→ **Problem to work on**
Copy out the text on antibiotics in the horse's lower limb, starting with "Researchers from the" and going on through "(proximal to) it.", and swap "regional limb perfusion" for "RLP" wherever it appears.

The equine lower limb can be a notoriously difficult part of the horse to treat with systemic antibiotics, mainly because the limited blood supply in this area makes it tough to deliver enough antibiotic to be effective. One option for getting a lot of antibiotic into lower limb and hoof tissues is regional limb perfusion (RLP), in which a veternarian places a tourniquet on the limb and injects antibiotic into a vein below the tourniquet. Isolating the blood supply via the tourniquet for a brief period (usually 30 minutes or so) keeps the antibiotic in the lower limb long enough for the antibiotic to migrate into the tissues of the limb.
So far so good; but might using one vein or another yield higher concentrations of antibiotic in the target tissues and, thus, better antibiotic activity?
Researchers from the University of Tennessee set out to answer that question and presented their results at the 2009 American Association of Equine Practitioners Convention, held Dec. 5-9 in Las Vegas, Nev. Frank Andrews, DVM, MS, Dipl. ACVIM, director of the Equine Health Studies Program at Louisiana State University, presented the study for lead author Gal Kelmer, DVM, MS, Dipl. ACVS, who was unable to attend the convention.
While veterinarians normally perform regional limb perfusion using injections into the palmar digital vein (just behind the fetlock in this study), the researchers explained in the study that using the cephalic and saphenous veins higher up in the limb (more proximal) provides several benefits:
1) These locations allow regional limb perfusion even with a cast on the limb, since they are injected above (proximal to) it.
2) It is easy to place and maintain a catheter in these veins; this yields multiple advantages such as avoiding daily vein puncture; being easy on needle-shy horses; providing a simpler RLP procedure that can be done by less trained personnel, reducing clinician workload; and having venous access for a longer time since the vein is not punctured daily (this can be crucial in persistent infections).
The researchers used 19 horses for the study, and they found that using either the saphenous or cephalic vein yielded high concentrations of antibiotic in the fetlock joint that were comparable to those achieved in other studies for the palmar digital vein. The investigators on the current study actually found the concentrations of antibiotic in the fetlock joint were lower when using the palmar digital vein, but Kelmer notes that this might have been due to tourniquet failure, as researchers in other studies have found more success with this location.
"High fetlock joint concentrations of amikacin (the antibiotic used) were attained by regional limb perfusion injected through the proximal (saphenous and cephalic) veins," summarized Andrews. "However, in this study, amikacin concentrations in the fetlock joint were suboptimal with palmar digital vein injection regional limb perfusion using this technique."
Disclaimer: Seek the advice of a qualified veterinarian before proceeding with any diagnosis, treatment, or therapy.

→ **Extracted information**

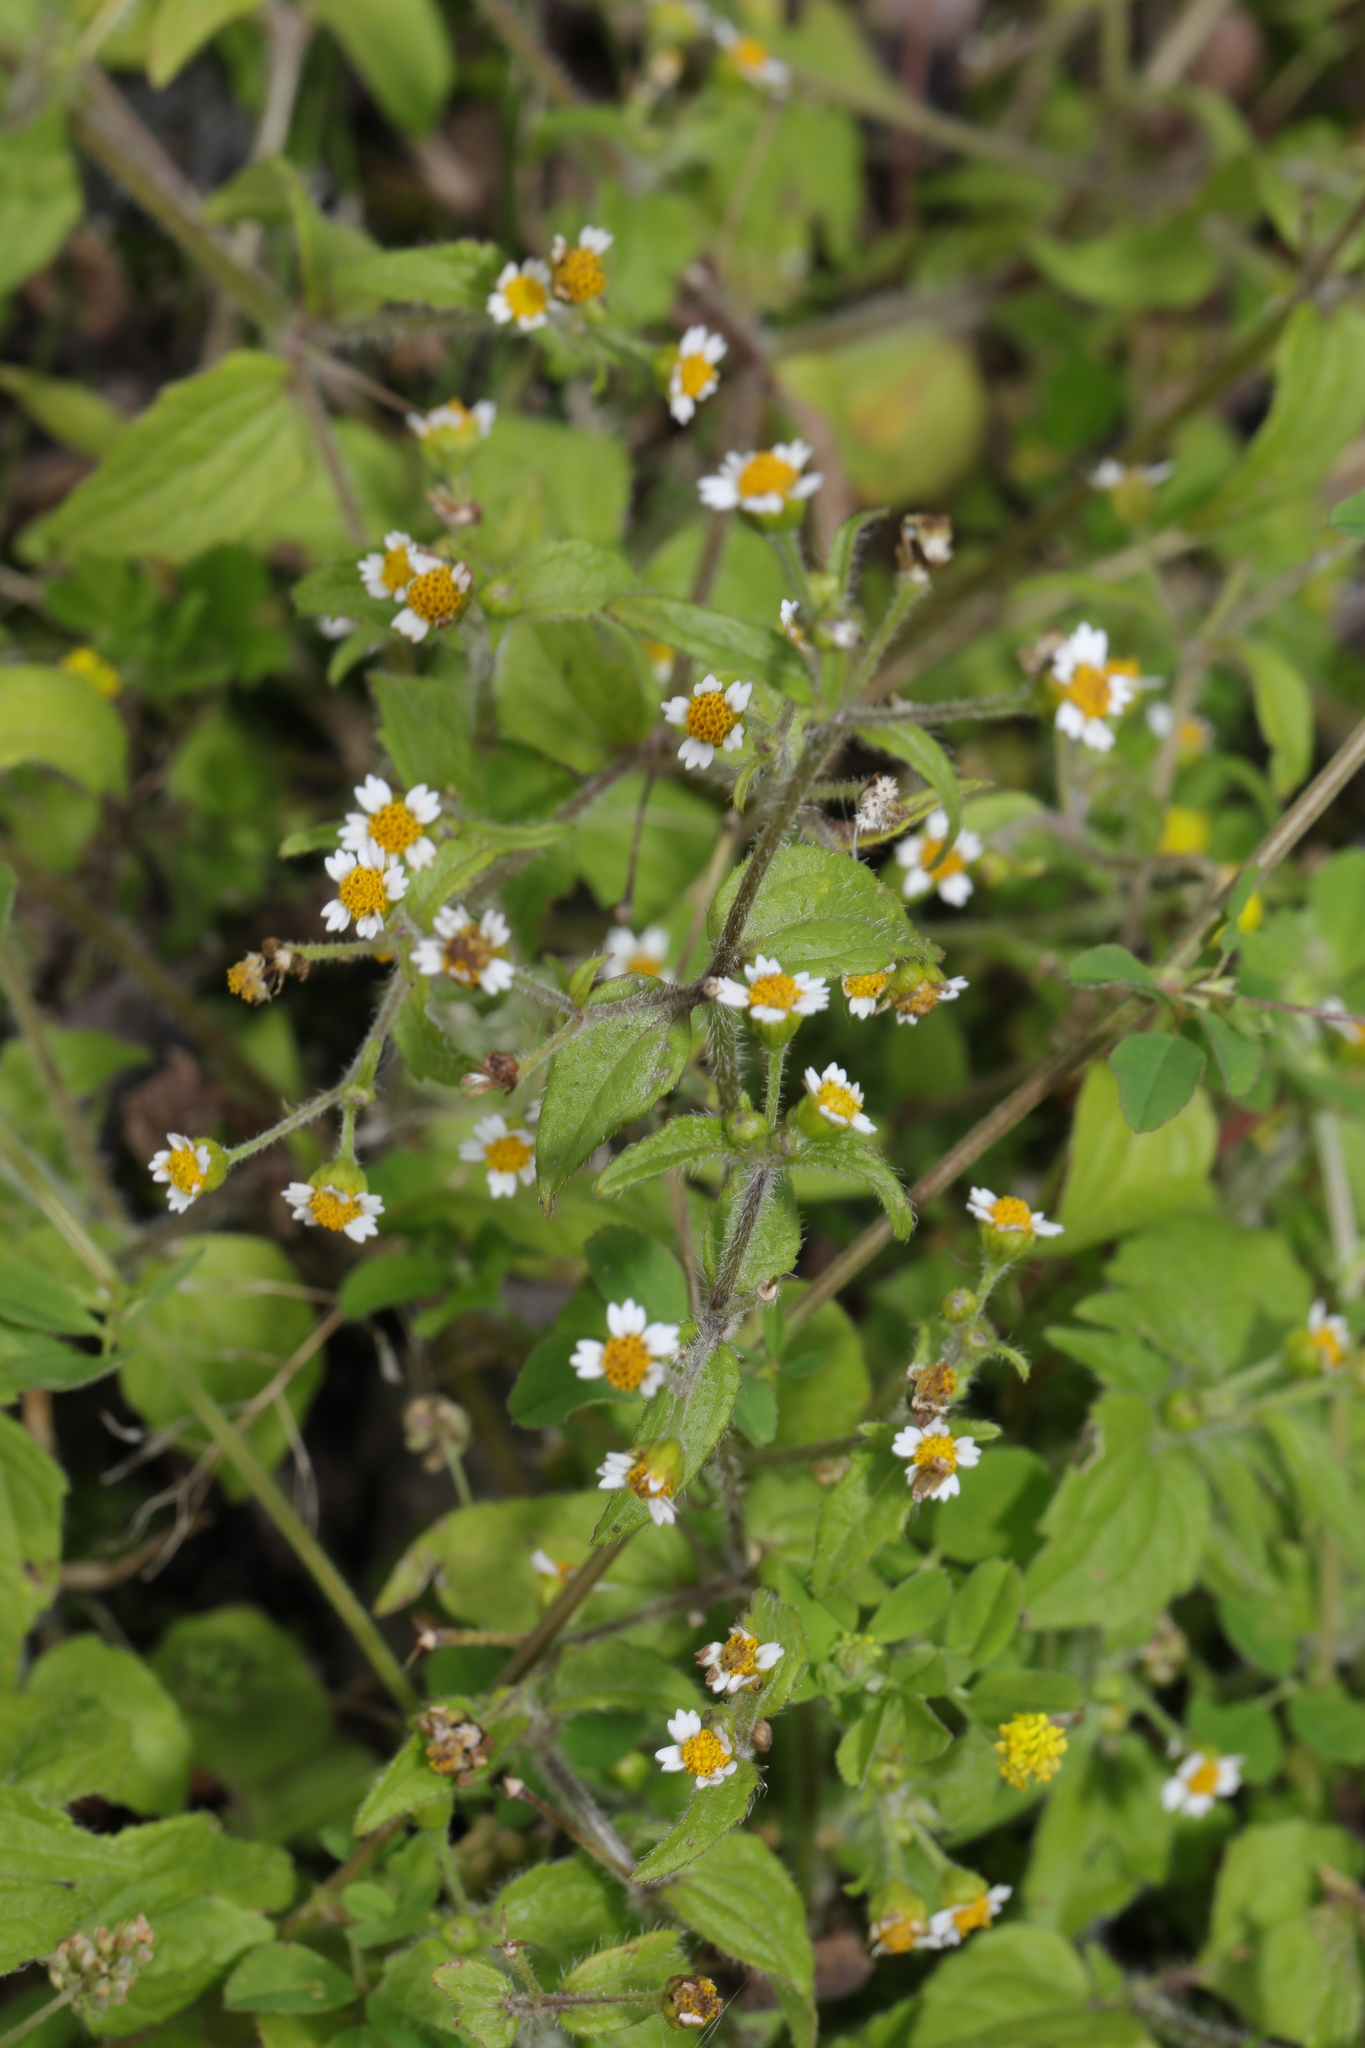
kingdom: Plantae
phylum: Tracheophyta
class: Magnoliopsida
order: Asterales
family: Asteraceae
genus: Galinsoga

→ **Task solution**
Researchers from the University of Tennessee set out to answer that question and presented their results at the 2009 American Association of Equine Practitioners Convention, held Dec. 5-9 in Las Vegas, Nev. Frank Andrews, DVM, MS, Dipl. ACVIM, director of the Equine Health Studies Program at Louisiana State University, presented the study for lead author Gal Kelmer, DVM, MS, Dipl. ACVS, who was unable to attend the convention.
While veterinarians normally perform RLP using injections into the palmar digital vein (just behind the fetlock in this study), the researchers explained in the study that using the cephalic and saphenous veins higher up in the limb (more proximal) provides several benefits:
1) These locations allow RLP even with a cast on the limb, since they are injected above (proximal to) it.